Task prompt | Wherever the word "Chống" occurs in the lines below, copy the whole line.

Extracted data entries |
--*--

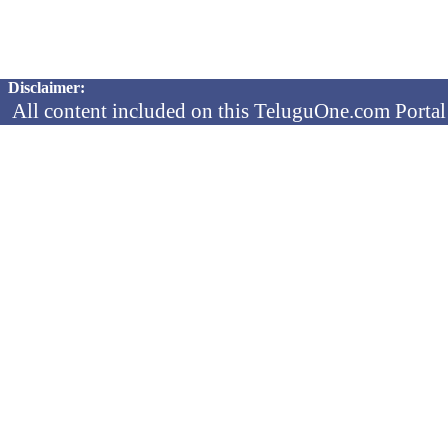
Copyright © 2026 TeluguOne NEWS - All Rights Reserved
Disclaimer:
All content included on this TeluguOne.com Portal 
audio clips, is the property of ObjectOne Informati
by copyright laws. The collection, arrangement and 
channels is the exclusive property of ObjectOne In
protected copyright laws.
You may not copy, reproduce, distribute, p
transmit, or in any other way exploit any
ObjectOne Information Systems Ltd or our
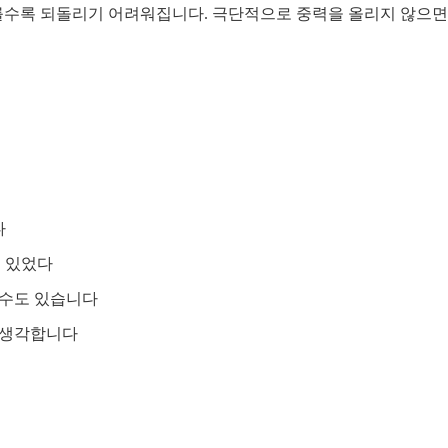
빠를수록 되돌리기 어려워집니다. 극단적으로 중력을 올리지 않으
다
​​있었다
 수도 있습니다
고 생각합니다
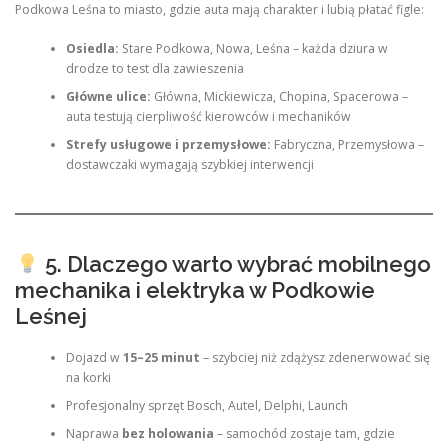
Podkowa Leśna to miasto, gdzie auta mają charakter i lubią płatać figle:
Osiedla:
Stare Podkowa, Nowa, Leśna – każda dziura w
drodze to test dla zawieszenia
Główne ulice:
Główna, Mickiewicza, Chopina, Spacerowa –
auta testują cierpliwość kierowców i mechaników
Strefy usługowe i przemysłowe:
Fabryczna, Przemysłowa –
dostawczaki wymagają szybkiej interwencji
5. Dlaczego warto wybrać mobilnego
mechanika i elektryka w Podkowie
Leśnej
Dojazd w
15–25 minut
– szybciej niż zdążysz zdenerwować się
na korki
Profesjonalny sprzęt Bosch, Autel, Delphi, Launch
Naprawa
bez holowania
– samochód zostaje tam, gdzie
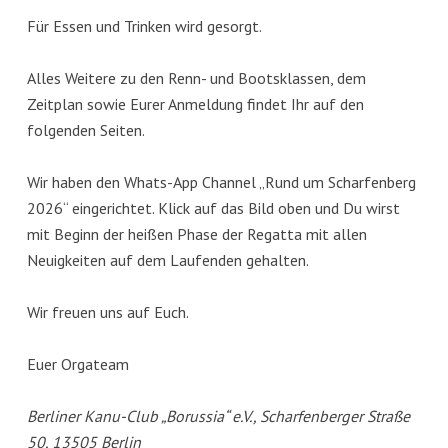
Für Essen und Trinken wird gesorgt.
Alles Weitere zu den Renn- und Bootsklassen, dem
Zeitplan sowie Eurer Anmeldung findet Ihr auf den
folgenden Seiten.
Wir haben den Whats-App Channel „Rund um Scharfenberg
2026“ eingerichtet. Klick auf das Bild oben und Du wirst
mit Beginn der heißen Phase der Regatta mit allen
Neuigkeiten auf dem Laufenden gehalten.
Wir freuen uns auf Euch.
Euer Orgateam
Berliner Kanu-Club „Borussia“ e.V., Scharfenberger Straße
50, 13505 Berlin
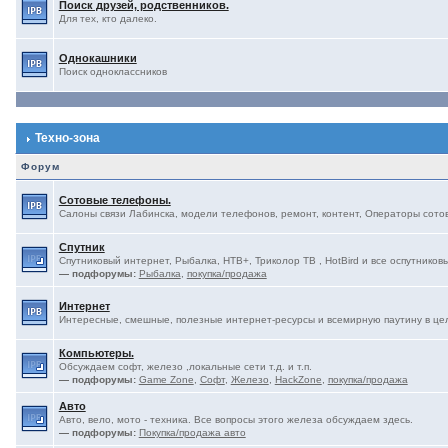
Поиск друзей, родственников.
Для тех, кто далеко.
Однокашники
Поиск одноклассников
Техно-зона
Форум
Сотовые телефоны.
Салоны связи Лабинска, модели телефонов, ремонт, контент, Операторы сотово
Спутник
Спутниковый интернет, Рыбалка, НТВ+, Триколор ТВ , HotBird и все оспутниковы
— подфорумы:
Рыбалка
,
покупка/продажа
Интернет
Интересные, смешные, полезные интернет-ресурсы и всемирную паутину в це
Компьютеры.
Обсуждаем софт, железо ,локальные сети т.д. и т.п.
— подфорумы:
Game Zone
,
Софт
,
Железо
,
HackZone
,
покупка/продажа
Авто
Авто, вело, мото - техника. Все вопросы этого железа обсуждаем здесь.
— подфорумы:
Покупка/продажа авто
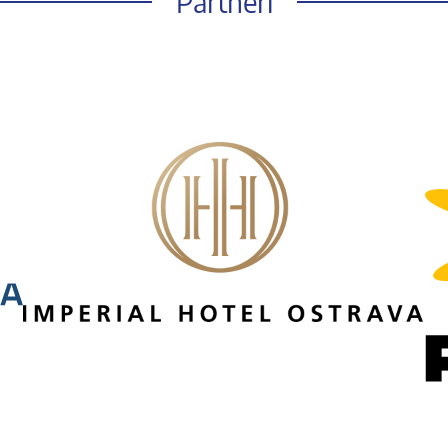
Partneři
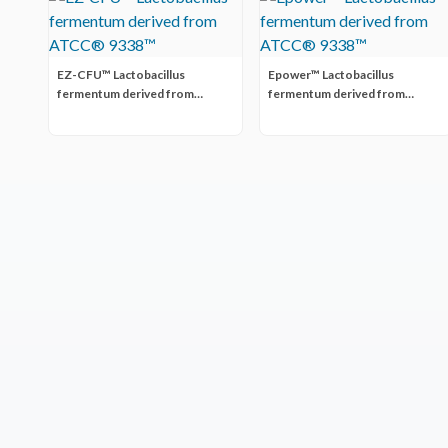
EZ-CFU™ Lactobacillus
Epower™ Lactobacillus
fermentum derived from
fermentum derived from
ATCC® 9338™
ATCC® 9338™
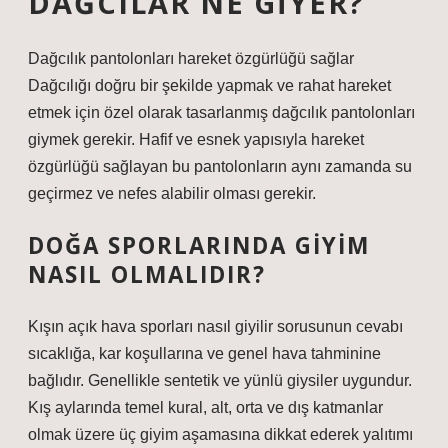
DAĞCILAR NE GIYER?
Dağcılık pantolonları hareket özgürlüğü sağlar
Dağcılığı doğru bir şekilde yapmak ve rahat hareket
etmek için özel olarak tasarlanmış dağcılık pantolonları
giymek gerekir. Hafif ve esnek yapısıyla hareket
özgürlüğü sağlayan bu pantolonların aynı zamanda su
geçirmez ve nefes alabilir olması gerekir.
DOĞA SPORLARINDA GIYIM
NASIL OLMALIDIR?
Kışın açık hava sporları nasıl giyilir sorusunun cevabı
sıcaklığa, kar koşullarına ve genel hava tahminine
bağlıdır. Genellikle sentetik ve yünlü giysiler uygundur.
Kış aylarında temel kural, alt, orta ve dış katmanlar
olmak üzere üç giyim aşamasına dikkat ederek yalıtımı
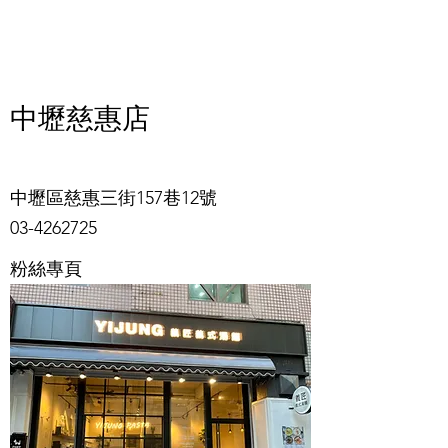
中壢慈惠店
中壢區慈惠三街157巷12號
03-4262725
粉絲專頁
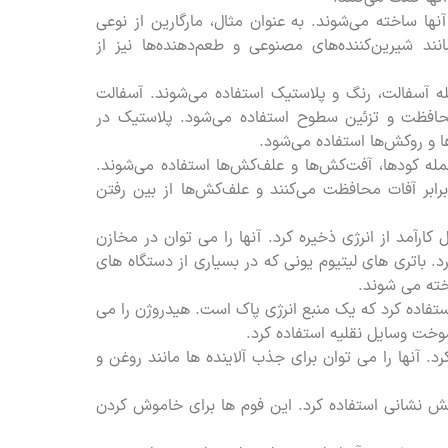
نها ساخته می‌شوند. به عنوان مثال، مارگارین از نوعی
ند شیرین‌کننده‌های مصنوعی و طعم‌دهنده‌ها نیز از
ه آسفالت، رنگ و پلاستیک استفاده می‌شوند. آسفالت
 محافظت و تزئین سطوح استفاده می‌شود. پلاستیک در
 و روکش‌ها استفاده می‌شود.
له کودها، آفت‌کش‌ها و علف‌کش‌ها استفاده می‌شوند.
رابر آفات محافظت می‌کنند و علف‌کش‌ها از بین رفتن
ارآمد از انرژی ذخیره کرد. آنها را می توان در مخازن
د. باتری های لیتیوم یونی که در بسیاری از دستگاه های
خته می شوند.
ستفاده کرد که یک منبع انرژی پاک است. هیدروژن را می
سوخت وسایل نقلیه استفاده کرد.
. آنها را می توان برای جذب آلاینده ها مانند روغن و
ش نشانی استفاده کرد. این فوم ها برای خاموش کردن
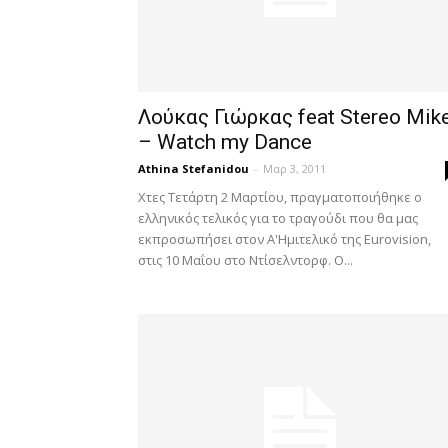
Λούκας Γιώρκας feat Stereo Mik
– Watch my Dance
Athina Stefanidou
-
Μαρ 3, 2011
Χτες Τετάρτη 2 Μαρτίου, πραγματοποιήθηκε ο
ελληνικός τελικός για το τραγούδι που θα μας
εκπροσωπήσει στον Α'Ημιτελικό της Eurovision,
στις 10 Μαΐου στο Ντίσελντορφ. Ο...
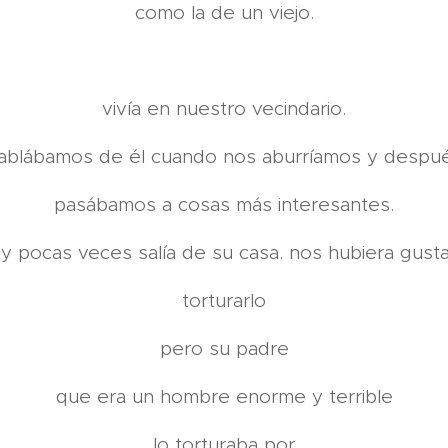
como la de un viejo.
vivía en nuestro vecindario.
ablábamos de él cuando nos aburríamos y despu
pasábamos a cosas más interesantes.
y pocas veces salía de su casa. nos hubiera gust
torturarlo
pero su padre
que era un hombre enorme y terrible
lo torturaba por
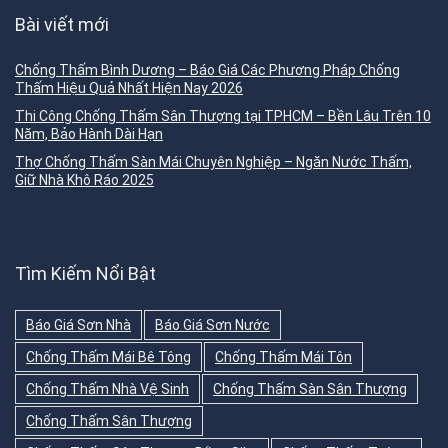
Bài viết mới
Chống Thấm Bình Dương – Báo Giá Các Phương Pháp Chống
Thấm Hiệu Quả Nhất Hiện Nay 2026
Thi Công Chống Thấm Sân Thượng tại TPHCM – Bền Lâu Trên 10
Năm, Bảo Hành Dài Hạn
Thợ Chống Thấm Sàn Mái Chuyên Nghiệp – Ngăn Nước Thấm,
Giữ Nhà Khô Ráo 2025
Tìm Kiếm Nổi Bật
Báo Giá Sơn Nhà
Báo Giá Sơn Nước
Chống Thấm Mái Bê Tông
Chống Thấm Mái Tôn
Chống Thấm Nhà Vệ Sinh
Chống Thấm Sàn Sân Thượng
Chống Thấm Sân Thượng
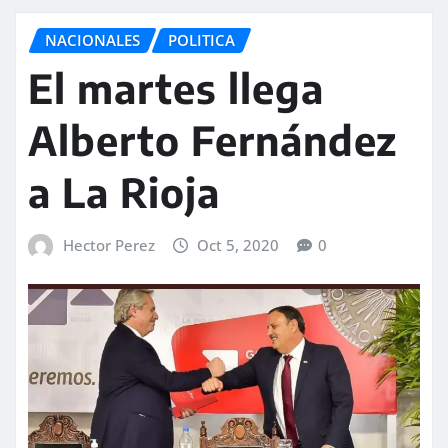
NACIONALES
POLITICA
El martes llega
Alberto Fernández
a La Rioja
Hector Perez
Oct 5, 2020
0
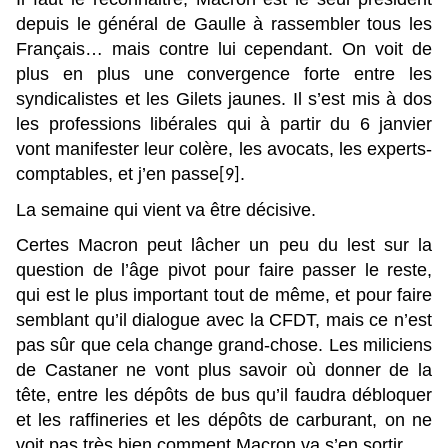
depuis le général de Gaulle à rassembler tous les
Français… mais contre lui cependant. On voit de
plus en plus une convergence forte entre les
syndicalistes et les Gilets jaunes. Il s’est mis à dos
les professions libérales qui à partir du 6 janvier
vont manifester leur colère, les avocats, les experts-
comptables, et j’en passe
.
[9]
La semaine qui vient va être décisive.
Certes Macron peut lâcher un peu du lest sur la
question de l’âge pivot pour faire passer le reste,
qui est le plus important tout de même, et pour faire
semblant qu’il dialogue avec la CFDT, mais ce n’est
pas sûr que cela change grand-chose. Les miliciens
de Castaner ne vont plus savoir où donner de la
tête, entre les dépôts de bus qu’il faudra débloquer
et les raffineries et les dépôts de carburant, on ne
voit pas très bien comment Macron va s’en sortir.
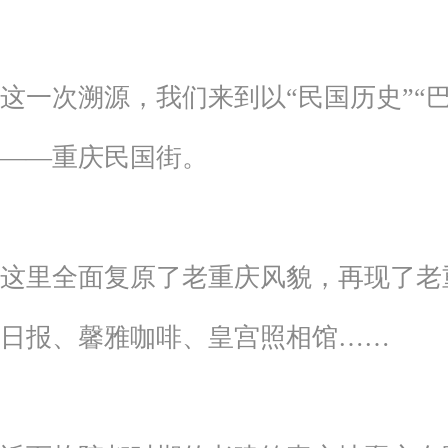
这一次溯源，我们来到以“民国历史”“
——重庆民国街。
这里全面复原了老重庆风貌，再现了老
日报、馨雅咖啡、皇宫照相馆……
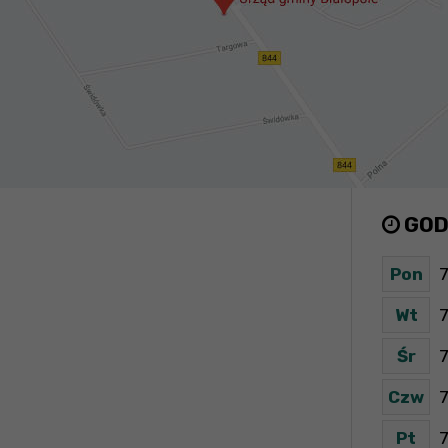
GOD
Pon
7
Wt
7
Śr
7
Czw
7
Pt
7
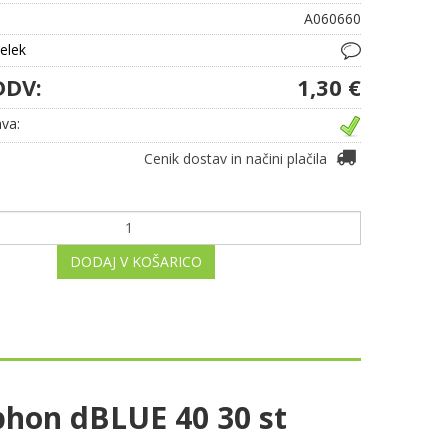
A060660
delek
DDV:
1,30 €
va:
Cenik dostav in načini plačila
DODAJ V KOŠARICO
phon dBLUE 40 30 st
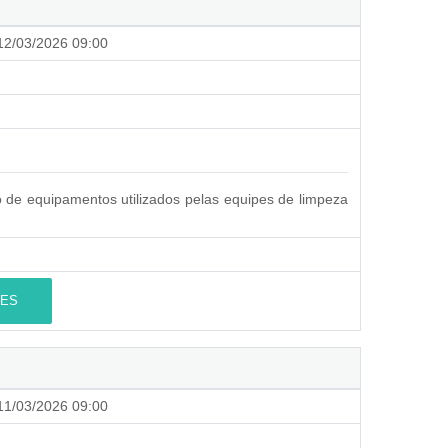
2/03/2026 09:00
de equipamentos utilizados pelas equipes de limpeza
ES
1/03/2026 09:00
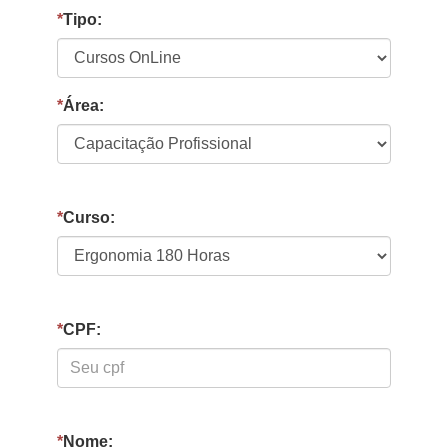
*
Tipo:
*
Área:
*
Curso:
*
CPF:
*
Nome:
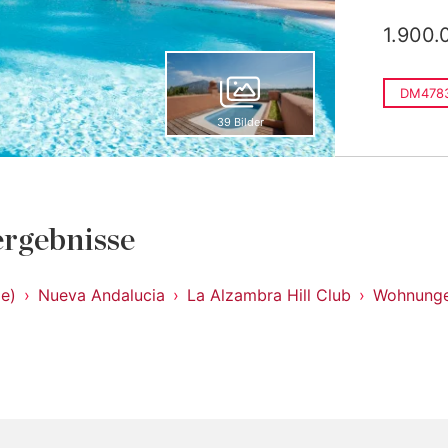
1.900.
DM478
39 Bilder
rgebnisse
le)
Nueva Andalucia
La Alzambra Hill Club
Wohnung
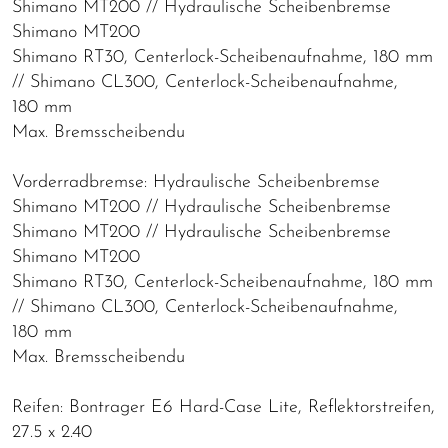
Shimano MT200 // Hydraulische Scheibenbremse
Shimano MT200
Shimano RT30, Centerlock-Scheibenaufnahme, 180 mm
// Shimano CL300, Centerlock-Scheibenaufnahme,
180 mm
Max. Bremsscheibendu
Vorderradbremse: Hydraulische Scheibenbremse
Shimano MT200 // Hydraulische Scheibenbremse
Shimano MT200 // Hydraulische Scheibenbremse
Shimano MT200
Shimano RT30, Centerlock-Scheibenaufnahme, 180 mm
// Shimano CL300, Centerlock-Scheibenaufnahme,
180 mm
Max. Bremsscheibendu
Reifen: Bontrager E6 Hard-Case Lite, Reflektorstreifen,
27.5 x 2.40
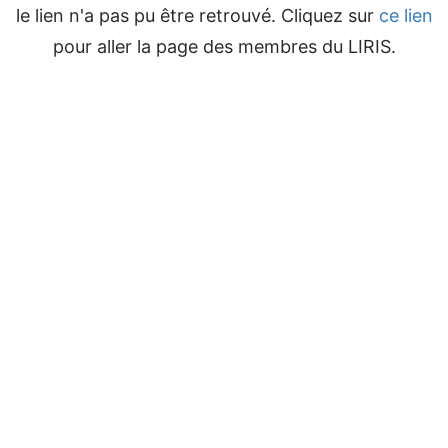
le lien n'a pas pu être retrouvé. Cliquez sur
Aller
ce lien
pour aller la page des membres du LIRIS.
au
contenu
principal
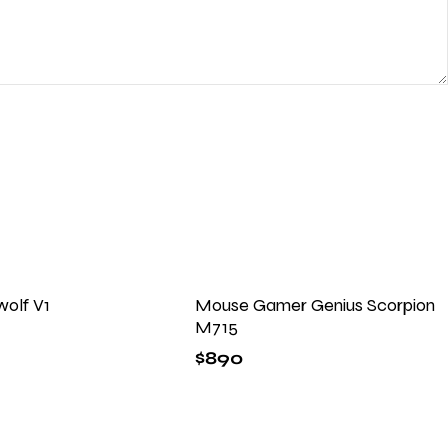
olf V1
Mouse Gamer Genius Scorpion
M715
$
890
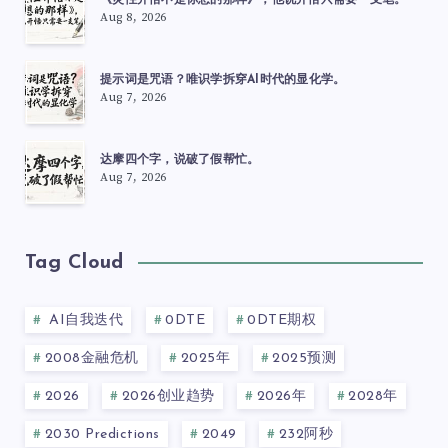
《灵性开悟不是你想的那样》，他说开悟只需要一支笔。
Aug 8, 2026
提示词是咒语？唯识学拆穿AI时代的显化学。
Aug 7, 2026
达摩四个字，说破了假帮忙。
Aug 7, 2026
Tag Cloud
AI自我迭代
0DTE
0DTE期权
2008金融危机
2025年
2025预测
2026
2026创业趋势
2026年
2028年
2030 Predictions
2049
232阿秒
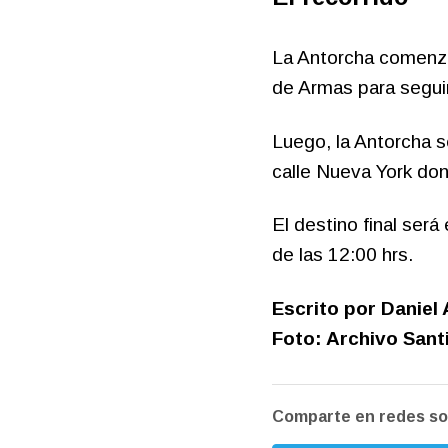
La Antorcha comenzar
de Armas para seguir
Luego, la Antorcha 
calle Nueva York don
El destino final será
de las 12:00 hrs.
Escrito por Daniel 
Foto: Archivo Sant
Comparte en redes so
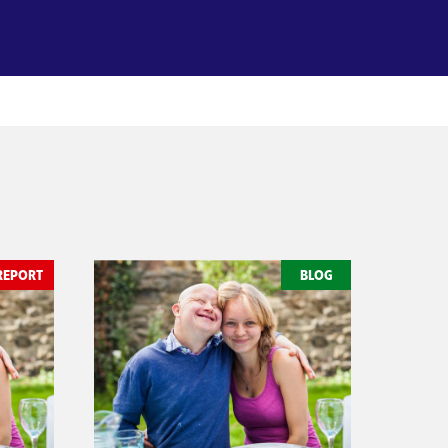
REPORT
BLOG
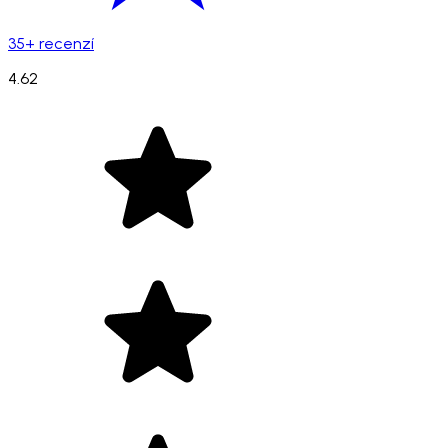
35+ recenzí
4.62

--*--

Written response |
Chống Thấm Bình Dương – Báo Giá Các Phương Pháp Chống
Thi Công Chống Thấm Sân Thượng tại TPHCM – Bền Lâu Trên 10
Thợ Chống Thấm Sàn Mái Chuyên Nghiệp – Ngăn Nước Thấm,
Chống Thấm Mái Bê Tông
Chống Thấm Mái Tôn
Chống Thấm Nhà Vệ Sinh
Chống Thấm Sàn Sân Thượng
Chống Thấm Sân Thượng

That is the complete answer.